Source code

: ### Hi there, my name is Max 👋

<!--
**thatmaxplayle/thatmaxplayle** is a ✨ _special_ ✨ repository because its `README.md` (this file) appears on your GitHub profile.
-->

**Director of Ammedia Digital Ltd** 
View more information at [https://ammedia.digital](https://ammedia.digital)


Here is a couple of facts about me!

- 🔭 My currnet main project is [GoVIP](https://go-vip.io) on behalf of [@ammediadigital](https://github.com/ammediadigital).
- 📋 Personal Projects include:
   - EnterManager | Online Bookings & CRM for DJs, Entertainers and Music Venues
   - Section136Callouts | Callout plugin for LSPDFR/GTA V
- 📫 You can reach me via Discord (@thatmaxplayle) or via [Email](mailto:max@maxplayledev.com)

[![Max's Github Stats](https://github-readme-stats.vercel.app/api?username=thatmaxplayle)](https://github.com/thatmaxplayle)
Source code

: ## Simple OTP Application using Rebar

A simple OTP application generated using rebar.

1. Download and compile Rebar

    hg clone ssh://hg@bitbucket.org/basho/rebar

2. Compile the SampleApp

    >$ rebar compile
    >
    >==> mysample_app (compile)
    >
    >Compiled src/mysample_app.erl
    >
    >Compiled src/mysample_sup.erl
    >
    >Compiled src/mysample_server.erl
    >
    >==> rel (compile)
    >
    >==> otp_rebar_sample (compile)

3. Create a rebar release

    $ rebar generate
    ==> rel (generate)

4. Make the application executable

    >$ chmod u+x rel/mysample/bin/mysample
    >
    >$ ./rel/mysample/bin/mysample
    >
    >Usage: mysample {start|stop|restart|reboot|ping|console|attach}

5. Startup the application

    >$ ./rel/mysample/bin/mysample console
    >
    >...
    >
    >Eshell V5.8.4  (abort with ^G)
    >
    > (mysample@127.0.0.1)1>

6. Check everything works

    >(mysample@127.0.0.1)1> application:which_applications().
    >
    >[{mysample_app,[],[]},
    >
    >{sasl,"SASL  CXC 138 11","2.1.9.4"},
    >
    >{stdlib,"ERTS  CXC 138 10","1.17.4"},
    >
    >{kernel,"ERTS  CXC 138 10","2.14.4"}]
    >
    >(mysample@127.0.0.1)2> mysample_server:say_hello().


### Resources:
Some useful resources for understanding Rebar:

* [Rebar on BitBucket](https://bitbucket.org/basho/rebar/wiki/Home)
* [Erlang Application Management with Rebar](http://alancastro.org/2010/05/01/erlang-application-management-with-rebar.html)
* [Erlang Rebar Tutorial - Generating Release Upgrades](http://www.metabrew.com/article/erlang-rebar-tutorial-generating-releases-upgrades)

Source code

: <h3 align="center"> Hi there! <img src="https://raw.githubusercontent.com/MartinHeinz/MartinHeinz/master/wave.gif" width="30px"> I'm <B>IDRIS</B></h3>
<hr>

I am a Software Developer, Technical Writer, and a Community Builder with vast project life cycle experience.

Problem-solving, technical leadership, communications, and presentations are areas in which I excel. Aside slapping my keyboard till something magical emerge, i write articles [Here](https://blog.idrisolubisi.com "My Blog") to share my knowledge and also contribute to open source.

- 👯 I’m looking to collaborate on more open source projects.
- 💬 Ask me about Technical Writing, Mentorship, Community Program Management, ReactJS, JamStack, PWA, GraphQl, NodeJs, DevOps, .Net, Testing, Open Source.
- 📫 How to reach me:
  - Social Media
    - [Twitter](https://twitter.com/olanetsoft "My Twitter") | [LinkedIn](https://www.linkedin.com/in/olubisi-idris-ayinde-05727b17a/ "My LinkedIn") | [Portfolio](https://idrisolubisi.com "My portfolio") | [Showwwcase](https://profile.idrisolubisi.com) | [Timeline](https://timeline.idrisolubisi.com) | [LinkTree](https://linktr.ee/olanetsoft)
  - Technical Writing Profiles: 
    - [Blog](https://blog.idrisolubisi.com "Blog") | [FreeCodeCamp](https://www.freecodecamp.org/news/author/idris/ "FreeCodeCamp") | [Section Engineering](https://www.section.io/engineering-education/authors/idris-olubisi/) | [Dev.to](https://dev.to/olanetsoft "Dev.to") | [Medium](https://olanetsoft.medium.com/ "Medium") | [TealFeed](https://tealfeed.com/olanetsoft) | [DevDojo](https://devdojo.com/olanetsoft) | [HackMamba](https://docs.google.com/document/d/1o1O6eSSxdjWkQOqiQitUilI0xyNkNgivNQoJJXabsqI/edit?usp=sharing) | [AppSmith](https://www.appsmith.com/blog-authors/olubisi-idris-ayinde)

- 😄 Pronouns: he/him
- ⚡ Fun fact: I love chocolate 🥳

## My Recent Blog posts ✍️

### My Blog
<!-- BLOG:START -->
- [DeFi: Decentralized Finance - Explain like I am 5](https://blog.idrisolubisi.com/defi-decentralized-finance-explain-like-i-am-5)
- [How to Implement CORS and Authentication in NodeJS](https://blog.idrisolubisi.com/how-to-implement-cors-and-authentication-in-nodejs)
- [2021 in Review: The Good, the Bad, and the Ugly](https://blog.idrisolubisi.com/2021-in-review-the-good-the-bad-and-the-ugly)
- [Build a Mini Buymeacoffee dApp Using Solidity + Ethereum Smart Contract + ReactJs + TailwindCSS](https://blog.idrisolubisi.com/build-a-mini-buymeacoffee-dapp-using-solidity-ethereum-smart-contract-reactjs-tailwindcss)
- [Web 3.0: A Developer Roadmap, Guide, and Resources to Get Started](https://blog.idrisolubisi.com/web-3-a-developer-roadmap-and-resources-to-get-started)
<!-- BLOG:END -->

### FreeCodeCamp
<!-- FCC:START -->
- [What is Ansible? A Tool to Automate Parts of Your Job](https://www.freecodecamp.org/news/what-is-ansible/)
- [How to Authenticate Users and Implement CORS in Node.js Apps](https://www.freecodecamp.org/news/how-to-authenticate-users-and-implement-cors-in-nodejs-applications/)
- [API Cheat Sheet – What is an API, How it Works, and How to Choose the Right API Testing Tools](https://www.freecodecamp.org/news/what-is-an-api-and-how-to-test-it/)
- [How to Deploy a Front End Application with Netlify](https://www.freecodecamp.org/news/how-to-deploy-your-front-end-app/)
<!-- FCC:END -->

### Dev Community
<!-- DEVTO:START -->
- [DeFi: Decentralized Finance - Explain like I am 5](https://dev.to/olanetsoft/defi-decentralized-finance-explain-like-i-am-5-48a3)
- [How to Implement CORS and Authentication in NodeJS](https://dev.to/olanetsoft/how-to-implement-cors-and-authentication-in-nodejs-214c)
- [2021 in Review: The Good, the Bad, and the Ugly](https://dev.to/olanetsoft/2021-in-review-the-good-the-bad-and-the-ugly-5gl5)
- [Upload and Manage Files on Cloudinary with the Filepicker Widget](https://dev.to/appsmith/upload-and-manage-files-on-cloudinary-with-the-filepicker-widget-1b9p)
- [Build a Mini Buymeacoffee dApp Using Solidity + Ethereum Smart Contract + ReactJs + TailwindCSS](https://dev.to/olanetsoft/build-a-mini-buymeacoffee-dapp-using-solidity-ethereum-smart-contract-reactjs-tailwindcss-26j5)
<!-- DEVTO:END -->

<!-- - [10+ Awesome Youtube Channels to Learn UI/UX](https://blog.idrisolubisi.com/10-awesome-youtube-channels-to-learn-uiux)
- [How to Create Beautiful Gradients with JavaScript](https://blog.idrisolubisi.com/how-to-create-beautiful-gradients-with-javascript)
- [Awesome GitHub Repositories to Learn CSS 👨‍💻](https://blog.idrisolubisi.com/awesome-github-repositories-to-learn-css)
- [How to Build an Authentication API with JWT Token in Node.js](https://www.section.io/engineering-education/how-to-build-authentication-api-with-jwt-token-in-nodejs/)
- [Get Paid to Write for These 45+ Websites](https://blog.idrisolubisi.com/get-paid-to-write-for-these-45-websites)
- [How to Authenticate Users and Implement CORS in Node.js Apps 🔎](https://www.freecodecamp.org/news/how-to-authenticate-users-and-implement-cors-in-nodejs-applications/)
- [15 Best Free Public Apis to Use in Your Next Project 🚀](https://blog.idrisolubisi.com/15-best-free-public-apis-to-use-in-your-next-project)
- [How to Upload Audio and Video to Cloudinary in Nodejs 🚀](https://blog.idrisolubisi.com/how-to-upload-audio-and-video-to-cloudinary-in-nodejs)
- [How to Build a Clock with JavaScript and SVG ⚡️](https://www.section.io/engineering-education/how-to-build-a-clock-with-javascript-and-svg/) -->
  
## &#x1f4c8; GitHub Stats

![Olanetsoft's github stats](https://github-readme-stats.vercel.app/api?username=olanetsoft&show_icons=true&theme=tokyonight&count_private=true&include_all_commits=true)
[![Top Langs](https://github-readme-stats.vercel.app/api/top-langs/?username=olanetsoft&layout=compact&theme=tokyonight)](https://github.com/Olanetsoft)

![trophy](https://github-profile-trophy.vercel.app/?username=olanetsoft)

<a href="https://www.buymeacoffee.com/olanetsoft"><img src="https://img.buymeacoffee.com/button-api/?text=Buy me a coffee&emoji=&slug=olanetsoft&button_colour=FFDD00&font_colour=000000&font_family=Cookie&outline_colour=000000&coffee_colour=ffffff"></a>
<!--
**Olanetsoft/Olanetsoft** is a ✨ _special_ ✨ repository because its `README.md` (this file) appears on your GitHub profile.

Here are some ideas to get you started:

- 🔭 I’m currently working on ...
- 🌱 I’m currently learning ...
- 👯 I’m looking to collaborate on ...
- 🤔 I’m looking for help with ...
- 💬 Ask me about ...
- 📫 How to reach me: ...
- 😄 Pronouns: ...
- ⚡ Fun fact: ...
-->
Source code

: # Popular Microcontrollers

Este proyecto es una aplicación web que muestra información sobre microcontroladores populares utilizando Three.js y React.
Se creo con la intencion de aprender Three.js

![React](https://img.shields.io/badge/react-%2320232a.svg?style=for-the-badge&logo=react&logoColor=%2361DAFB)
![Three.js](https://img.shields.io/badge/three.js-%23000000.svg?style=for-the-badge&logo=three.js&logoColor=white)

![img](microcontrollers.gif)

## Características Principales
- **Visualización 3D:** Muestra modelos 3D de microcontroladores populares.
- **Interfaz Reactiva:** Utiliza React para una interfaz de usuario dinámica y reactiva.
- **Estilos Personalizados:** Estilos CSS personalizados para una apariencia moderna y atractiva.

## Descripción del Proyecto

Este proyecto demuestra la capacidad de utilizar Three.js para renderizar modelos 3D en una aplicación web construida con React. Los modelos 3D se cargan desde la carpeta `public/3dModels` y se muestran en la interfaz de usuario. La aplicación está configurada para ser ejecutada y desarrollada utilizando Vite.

------------------------------------------------------------------------

Exercise objective:
Repeat exactly the lines of the listing from its first line through the line that holds "4. Make the application executable". Nothing else should appear.

Solution:
Source code

: ### Hi there, my name is Max 👋

<!--
**thatmaxplayle/thatmaxplayle** is a ✨ _special_ ✨ repository because its `README.md` (this file) appears on your GitHub profile.
-->

**Director of Ammedia Digital Ltd** 
View more information at [https://ammedia.digital](https://ammedia.digital)


Here is a couple of facts about me!

- 🔭 My currnet main project is [GoVIP](https://go-vip.io) on behalf of [@ammediadigital](https://github.com/ammediadigital).
- 📋 Personal Projects include:
   - EnterManager | Online Bookings & CRM for DJs, Entertainers and Music Venues
   - Section136Callouts | Callout plugin for LSPDFR/GTA V
- 📫 You can reach me via Discord (@thatmaxplayle) or via [Email](mailto:max@maxplayledev.com)

[![Max's Github Stats](https://github-readme-stats.vercel.app/api?username=thatmaxplayle)](https://github.com/thatmaxplayle)
Source code

: ## Simple OTP Application using Rebar

A simple OTP application generated using rebar.

1. Download and compile Rebar

    hg clone ssh://hg@bitbucket.org/basho/rebar

2. Compile the SampleApp

    >$ rebar compile
    >
    >==> mysample_app (compile)
    >
    >Compiled src/mysample_app.erl
    >
    >Compiled src/mysample_sup.erl
    >
    >Compiled src/mysample_server.erl
    >
    >==> rel (compile)
    >
    >==> otp_rebar_sample (compile)

3. Create a rebar release

    $ rebar generate
    ==> rel (generate)

4. Make the application executable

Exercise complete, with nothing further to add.